Sadly, institutions leading the fight against corruption and promoting integrity building efforts are given visibly less attention. This is concerning, particularly since offices of politicians continue to receive more than adequate support. For example, while the allocation to the PPCC in 2023 is put at $819,600, the Office of the Speaker is allocated a whopping $2,075,702, the Office of the Deputy Speaker a mind-boggling $1,292,196, and the Pro-Tempore a lavish $1,995,358.

Upon further scrutiny, one realizes that the combined allocation to the Speaker and Deputy Speaker alone exceeds combined allocations to entire entities such as the PPCC ($819,600), (LEITI) $403,627 Independent Information Commission ($226,275), and the Financial Intelligence Unit ($1,410,114). We also note the unfortunate decrease in funding to the PPCC, Independent Information Commission (IIC), Internal Audit Agency (IAA), Financial Intelligence Agency (FIA), and the Liberia Extractives Industries Transparency Initiative (LEITI).

In the areas of decentralization, it was observed that power and resources remain concentrated at the national level, while cities and counties in the rural parts partake in crumbs. A comparison between the Monrovia City Corporation (MCC) and other cities does well to place this issue in proper context.

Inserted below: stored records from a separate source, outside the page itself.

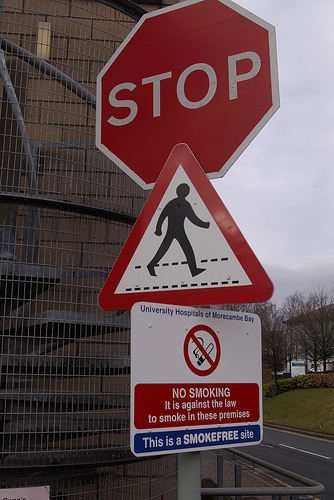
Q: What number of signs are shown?
A: Three.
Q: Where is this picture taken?
A: A street.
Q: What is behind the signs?
A: Staircase.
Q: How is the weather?
A: Overcast.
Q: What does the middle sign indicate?
A: Walking.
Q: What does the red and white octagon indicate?
A: To stop.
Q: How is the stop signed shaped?
A: Like an octagon.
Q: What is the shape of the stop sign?
A: Octagon.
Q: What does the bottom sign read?
A: No smoking.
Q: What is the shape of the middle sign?
A: Triangle.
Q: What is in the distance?
A: A road.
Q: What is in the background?
A: Trees.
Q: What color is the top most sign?
A: Red.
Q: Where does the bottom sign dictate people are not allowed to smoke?
A: University Hospitals of Morecambe Bay,.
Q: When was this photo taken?
A: Day time.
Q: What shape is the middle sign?
A: Triangle.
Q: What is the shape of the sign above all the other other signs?
A: Hexagon.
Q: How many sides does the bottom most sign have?
A: Four.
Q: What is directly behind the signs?
A: A staircase.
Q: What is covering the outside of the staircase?
A: A cage.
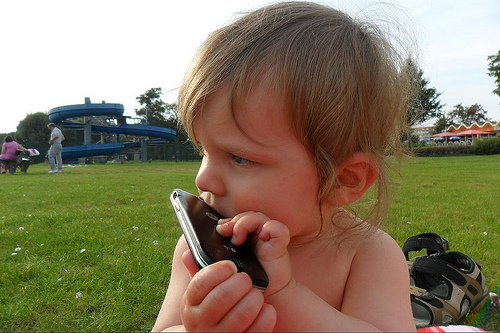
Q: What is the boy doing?
A: Biting a cell phone.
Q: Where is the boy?
A: On the grass.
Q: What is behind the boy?
A: A blue slide.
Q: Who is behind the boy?
A: A man.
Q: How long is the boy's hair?
A: The boy's hair is long.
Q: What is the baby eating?
A: A smartphone.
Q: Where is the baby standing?
A: Field of grass.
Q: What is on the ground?
A: A shoe.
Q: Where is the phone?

In 2022, the city of Monrovia received $5,305,457 in direct budgetary allocation, and $2,196,221 through the Public Sector Investment Program (PSIP), totaling $7,501,678.

Also, in the 2023 draft budget $4,528,311 is allocated to the city of Monrovia, and $1,500,000 allocated through PSIP, totaling $6,028,311. These amounts are exclusive of municipal taxes and other revenues generated by the city. Meanwhile, a contiguous metropolitan city and one of the largest cities, the city of Paynesville, receives far less than the city of Monrovia. Allocations to the Paynesville City Corporation (PCC) remains $1,499,231.28 and $750,000 for PSIP, totaling $2,249,231.28. In fact, only these two cities are directly featured in the budget. This reality is disturbing to say the least.

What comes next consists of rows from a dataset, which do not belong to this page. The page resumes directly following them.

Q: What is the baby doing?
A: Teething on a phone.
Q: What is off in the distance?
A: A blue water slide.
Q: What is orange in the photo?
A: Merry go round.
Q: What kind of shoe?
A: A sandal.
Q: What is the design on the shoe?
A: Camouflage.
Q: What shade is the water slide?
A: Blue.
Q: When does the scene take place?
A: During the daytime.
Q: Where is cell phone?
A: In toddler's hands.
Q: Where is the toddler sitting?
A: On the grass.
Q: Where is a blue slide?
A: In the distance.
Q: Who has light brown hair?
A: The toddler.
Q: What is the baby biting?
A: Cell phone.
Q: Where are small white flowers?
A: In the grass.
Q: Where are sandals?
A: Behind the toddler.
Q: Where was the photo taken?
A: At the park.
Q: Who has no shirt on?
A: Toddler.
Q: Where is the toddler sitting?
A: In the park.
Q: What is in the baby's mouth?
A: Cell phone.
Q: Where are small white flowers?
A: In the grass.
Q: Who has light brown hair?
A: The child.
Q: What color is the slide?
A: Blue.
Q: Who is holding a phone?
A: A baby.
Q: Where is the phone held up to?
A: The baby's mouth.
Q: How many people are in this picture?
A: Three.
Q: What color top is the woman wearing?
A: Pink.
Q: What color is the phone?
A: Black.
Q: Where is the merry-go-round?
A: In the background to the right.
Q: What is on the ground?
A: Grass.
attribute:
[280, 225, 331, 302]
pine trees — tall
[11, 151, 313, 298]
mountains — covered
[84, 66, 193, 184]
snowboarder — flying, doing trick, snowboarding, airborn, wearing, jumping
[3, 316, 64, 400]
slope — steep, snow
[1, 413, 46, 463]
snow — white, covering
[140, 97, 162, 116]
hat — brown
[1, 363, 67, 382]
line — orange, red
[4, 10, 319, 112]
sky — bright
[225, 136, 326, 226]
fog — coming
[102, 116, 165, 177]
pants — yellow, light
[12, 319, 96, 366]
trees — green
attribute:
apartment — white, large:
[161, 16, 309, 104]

In conclusion, we wish to make the following recommendations as critical pathways to making the national budget citizens-driven, more inclusive, transparent and impactful. In this regard, national government should do all it can to ensure that the national budget works more for citizens. The need to mainstream transparency and accountability throughout the budget cycle cannot be overemphasized.  Recently initiated budget consultations must continue and be expanded to budget hearings at the Capitol Building.

Civil society organizations and experts as well as communities should be invited to provide valuable inputs to shape the budget drafting, review, and approval processes. Hearings must remain open and not held behind closed doors. Citizens must closely monitor the budget process and make their voices count by directly and indirectly making the necessary suggestions to enhance the effectiveness and efficiency of the process.

Most importantly, there is need for quarterly expenditure reports as required by the Amended and Restated Public Financial Management Act. These reports are cardinal if citizens must follow the money. Additionally, Audits must be conducted regularly to safeguard public resources, while there is an urgent need for public integrity institutions to be prioritized by giving them adequate support to deliver on their mandates.

Lastly, we encourage civil society, the media, citizens and other stakeholders to thoroughly review the national budget, discuss its contents on national and local radio and other platforms as well as closely monitor spending entities to determine whether or not budgeted resources are being/have been used for the intended purposes.

CENTAL wishes to thank the Embassy of Sweden in Liberia and the Swedish International Development Corporation Agency for funding its Open Expenditure Initiative, which has made this report and analysis possible. Also, we like to thank our many donors and partners, including citizens whose support and motivation have sustained our work over the years. We recommit to remaining constructively engaged with the governance process and meaningfully supporting anti-corruption, integrity building, fiscal transparency and other well-meaning efforts in Liberia.